Coates’s “The Intergalactic Empire of Wakanda” unfolds as a story of political conflict, interstellar travel, revolutionary struggle, and large-scale world-building. It is one of the relatively few works in popular culture to imagine outer space populated by a large and varied cast of Black characters. This alone marks a significant departure from many mainstream science fiction traditions, where Black presence has often been limited or peripheral.
The scale of the storyline becomes especially clear in issues #24 and #25, which bring together an extraordinary range of Black superheroes, including T’Challa, Storm, Falcon, Misty Knight, Luke Cage, Zenzi, and Manifold.
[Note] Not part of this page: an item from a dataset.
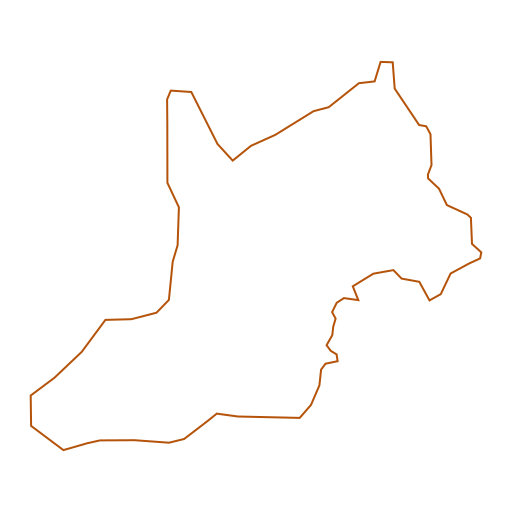 Takeita, Zinder, Niger
{"feature_id": "23599985B25575457251727", "entity_name": "Takeita", "entity_type": "district", "adm_level": 2, "iso_a3": "NER", "parent_name": "Niger", "parent_adm1": "Zinder", "projection": "equal_earth", "projection_center": [8.795, 13.951], "detail": "fine", "context": "isolated", "style": "outline", "palette": "amber", "viewbox_px": 512, "rotation_deg": 0, "n_neighbors": 0, "source": "geoboundaries", "source_scale": "gbopen_adm2", "svg_char_len": 1024}
<svg xmlns="http://www.w3.org/2000/svg" viewBox="0 0 512 512"><path d="M63.4,450.1L87.0,443.3L100.0,440.4L134.4,440.2L169.0,442.7L184.1,439.0L208.0,420.7L216.8,413.6L218.7,413.9L237.8,416.5L299.7,417.9L311.0,404.9L319.4,385.4L321.1,369.6L325.5,363.7L337.6,361.2L336.6,354.4L330.7,350.8L326.6,345.2L332.3,335.1L333.2,326.9L335.6,318.6L332.1,312.1L336.7,302.8L343.9,298.1L358.3,300.1L352.8,286.3L373.3,273.7L393.4,270.1L401.6,278.6L419.3,281.8L429.5,300.4L440.8,294.1L450.6,273.5L468.9,263.6L480.1,258.4L481.3,252.4L472.0,243.9L470.9,217.8L467.4,214.5L446.9,205.1L439.0,188.7L428.1,178.4L427.9,174.6L431.5,165.1L430.5,134.2L426.2,126.3L419.1,125.0L394.7,88.6L392.7,62.3L380.6,61.9L374.6,81.4L358.9,83.2L328.7,107.2L313.5,111.2L275.4,134.8L251.0,145.8L232.7,160.6L217.5,144.0L191.3,92.0L170.8,90.6L167.1,99.4L167.3,123.5L167.4,182.8L178.9,207.3L177.6,245.3L172.7,261.7L168.9,299.9L156.5,312.7L131.3,319.2L105.4,319.9L81.7,351.9L54.5,377.7L30.7,395.5L31.1,425.9L63.4,450.1Z" fill="none" stroke="#b45309" stroke-width="2"/></svg>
The result is something akin to a large-scale crossover event, an “Endgame for Black people,” where multiple figures converge within a shared narrative universe.
Star Wars for Black People was designed to invite viewers and readers to consider what it means to imagine Black life, history, and possibility on an epic, intergalactic scale. In doing so, it highlights how Coates’s work extends the boundaries of both superhero comics and Afrofuturist storytelling, offering a vision of Black presence that is expansive, interconnected, and undeniably central.